Pourfendeur du laxisme des juges
Députée et eurodéputée dans les années 1990 et 2000, Roselyne Bachelot (lire par ailleurs), qui fut encore ministre de la Culture de 2020 à 2022 après avoir occupé d’autres postes gouvernementaux, réfute les arguments du Rassemblement national et a une analyse beaucoup plus pragmatique du dossier. «Madame Le Pen et sa bande ont mis les doigts dans le pot de confiture. Et ils doivent être sanctionnés. D’ailleurs, le déroulé du procès a montré qu’il y avait « un système organisé » au sein du Rassemblement national. Cette affaire est documentée, avance la responsable politique de droite. Il est quand même extraordinaire de voir un parti et des responsables politiques qui ont condamné le laxisme des juges pendant des années venir pleurnicher sur le mauvais traitement qui leur serait réservé parce que la sanction, prévue par la loi, pourrait leur tomber dessus aujourd’hui. Madame, vous connaissiez les textes, vous connaissiez les lois. Certes, vous avez hérité d’un système qui a été largement mis en place par Jean-Marie Le Pen, mais vous n’avez rien fait pour le combattre… Je m’étonne de l’attitude de ceux qui viennent dire qu’ »il ne serait pas acceptable que Madame Le Pen ne puisse pas se présenter à l’élection présidentielle de 2027″. Mais la faute à qui? A elle… Il faudrait effacer les crimes pour lui permettre de se présenter à l’élection présidentielle? Mais je rêve…»

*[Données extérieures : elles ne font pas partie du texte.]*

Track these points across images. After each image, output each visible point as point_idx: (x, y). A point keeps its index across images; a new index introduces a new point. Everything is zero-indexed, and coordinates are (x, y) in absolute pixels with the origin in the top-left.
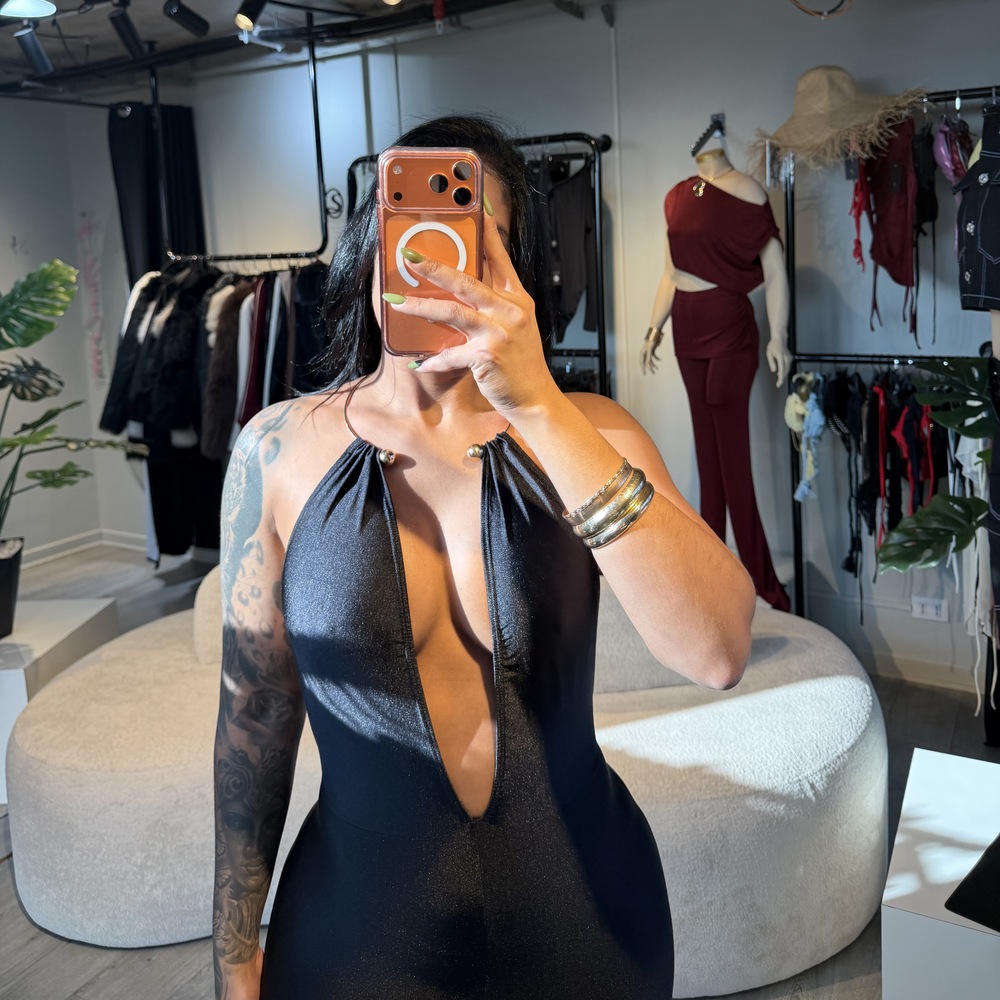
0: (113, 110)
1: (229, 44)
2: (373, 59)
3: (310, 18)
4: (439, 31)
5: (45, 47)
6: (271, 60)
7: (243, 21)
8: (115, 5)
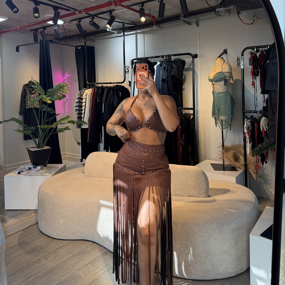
0: (76, 47)
1: (104, 31)
2: (138, 35)
3: (124, 25)
4: (155, 28)
5: (60, 31)
6: (114, 35)
7: (108, 26)
8: (77, 22)
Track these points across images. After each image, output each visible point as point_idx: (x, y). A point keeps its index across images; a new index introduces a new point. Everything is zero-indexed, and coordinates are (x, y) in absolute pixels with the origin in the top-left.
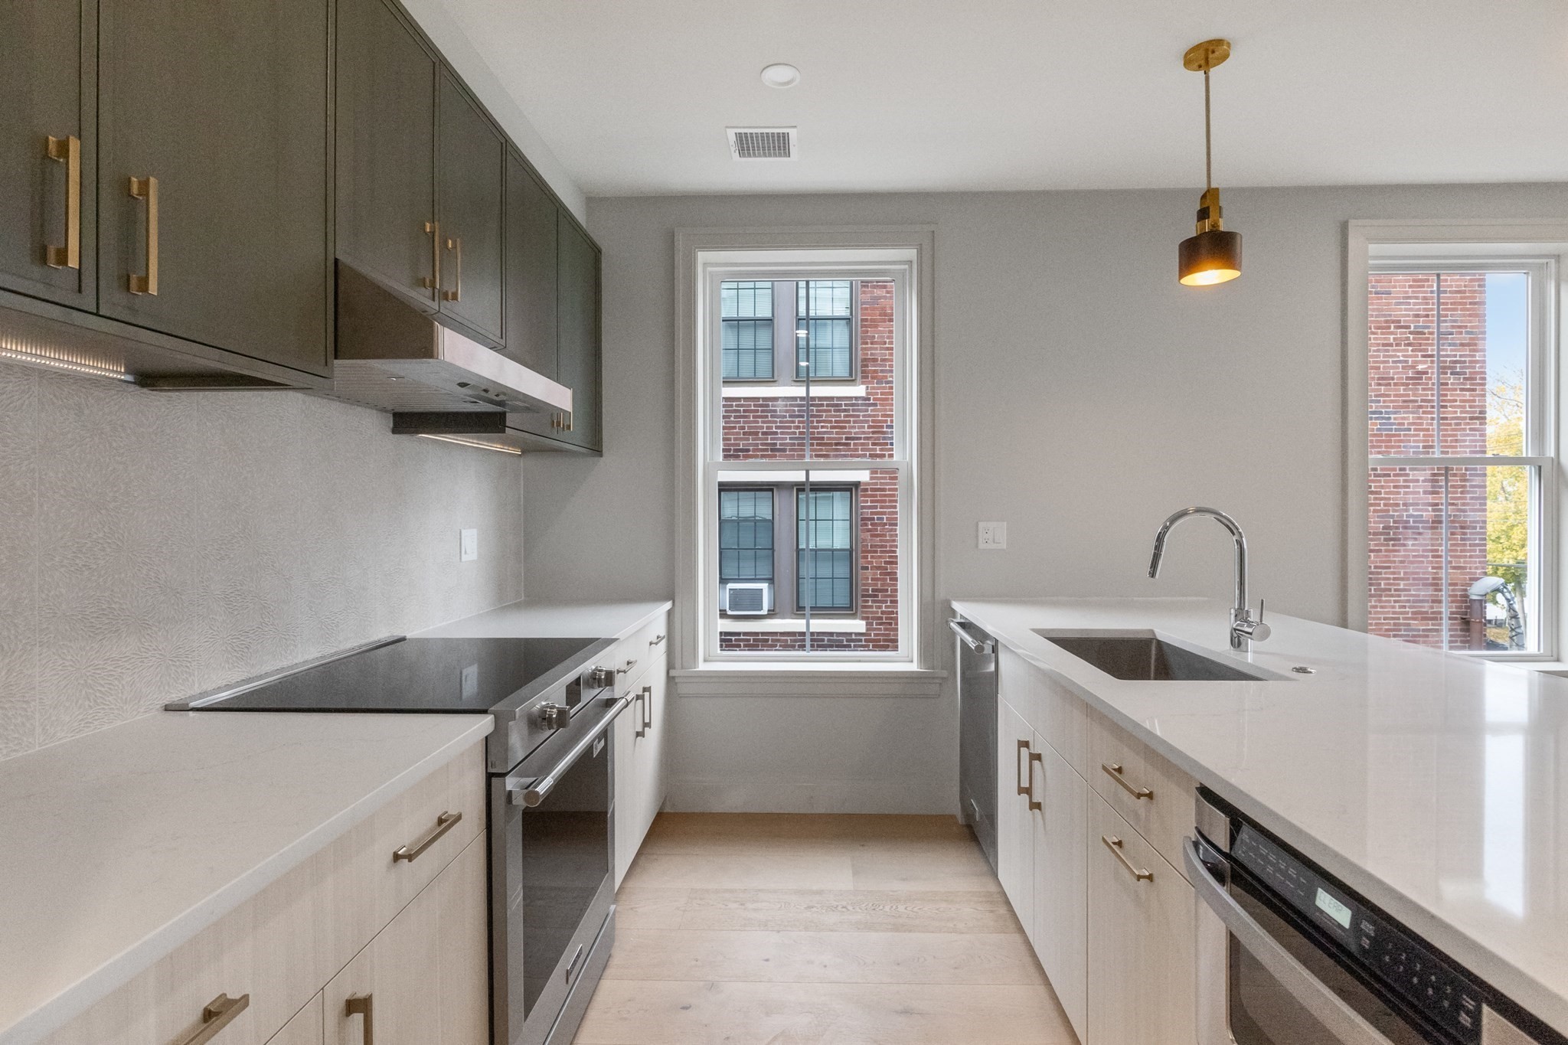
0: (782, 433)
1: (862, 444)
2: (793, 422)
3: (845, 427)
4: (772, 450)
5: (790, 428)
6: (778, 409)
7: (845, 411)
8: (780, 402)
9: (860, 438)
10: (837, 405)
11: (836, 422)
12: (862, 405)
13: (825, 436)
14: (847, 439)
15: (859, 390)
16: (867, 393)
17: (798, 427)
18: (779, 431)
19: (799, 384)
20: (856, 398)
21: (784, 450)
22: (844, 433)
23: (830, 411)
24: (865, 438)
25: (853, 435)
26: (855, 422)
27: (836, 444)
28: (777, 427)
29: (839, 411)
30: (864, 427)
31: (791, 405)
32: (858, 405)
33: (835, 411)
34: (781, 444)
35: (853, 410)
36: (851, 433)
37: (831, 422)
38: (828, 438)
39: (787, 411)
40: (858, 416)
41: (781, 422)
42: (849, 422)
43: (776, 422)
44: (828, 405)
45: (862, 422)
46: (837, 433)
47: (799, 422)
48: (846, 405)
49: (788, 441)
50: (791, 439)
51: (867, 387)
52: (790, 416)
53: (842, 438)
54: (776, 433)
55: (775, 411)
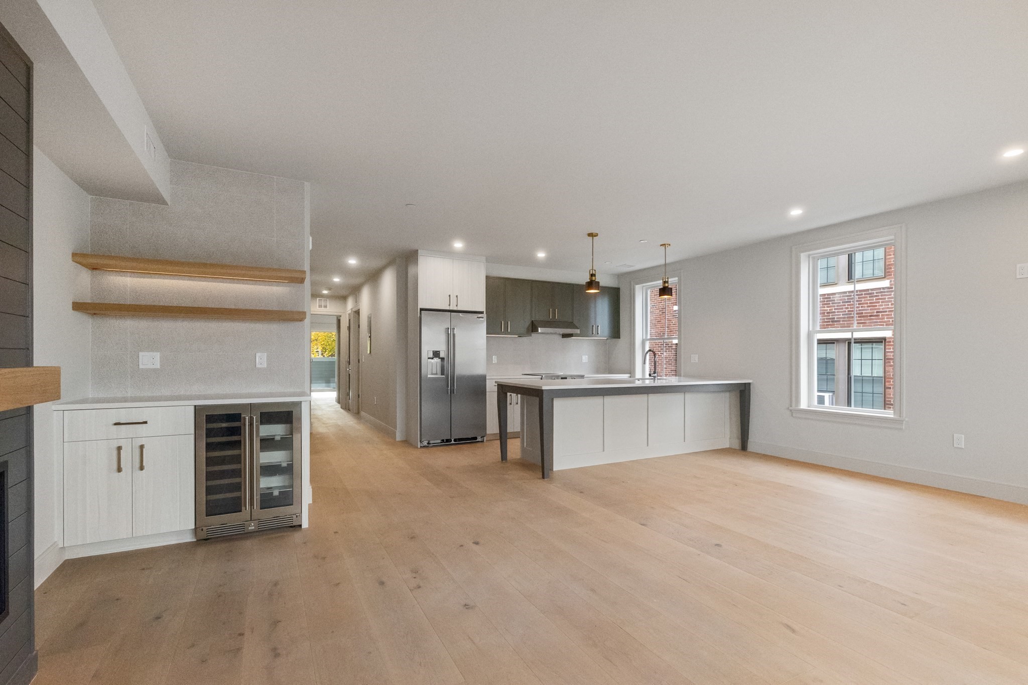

L’entrave à la démocratie que soupçonne Marine Le Pen est un faux procès fait aux procureurs de la République du tribunal correctionnel de Paris. L’accusation –au même titre que la pétition Soutenez Marine!– semble plutôt servir à mettre une pression sur les juges avant leur délibéré et tend donc à entraver la séparation des pouvoirs entre le judiciaire et le politique, ce qui pourrait s’avérer in fine contre-productif. Et puis, acter l’inéligibilité de Marine Le Pen n’empêcherait pas le Rassemblement national de présenter un candidat. «Personne n’est irremplaçable. Il y a bien des personnalités d’extrême droite qui surgiront à la place de Marine Le Pen. D’ailleurs, certaines trépignent déjà sur le paillasson», ironise Roselyne Bachelot. De façon étonnante vu les circonstances –«Les réquisitions nous mettent un genou à terre», avait-il lâché trois jours plus tôt sur le plateau de l’émission C à vous– le président du parti, Jordan Bardella, interrogé le 18 novembre sur BFM TV à propos des candidatures controversées au sein du RN lors des législatives de juin, a soutenu que «ne pas avoir de condamnation à son casier judiciaire est, pour moi, une règle numéro une lorsqu’on souhaite être parlementaire de la République». Comme un message prémonitoire à destination de sa patronne… La bataille pour la présidentielle de 2027 est-elle lancée au sein de l’extrême droite française?